### WHAT TO DO
Reproduce every line of the listing below, keeping each character, number and punctuation mark unchanged.
***
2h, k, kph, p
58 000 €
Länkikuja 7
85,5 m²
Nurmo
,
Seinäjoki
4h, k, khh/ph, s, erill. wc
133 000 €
***
### SOLUTION TO THIS PROBLEM
2h, k, kph, p
58 000 €
Länkikuja 7
85,5 m²
Nurmo
,
Seinäjoki
4h, k, khh/ph, s, erill. wc
133 000 €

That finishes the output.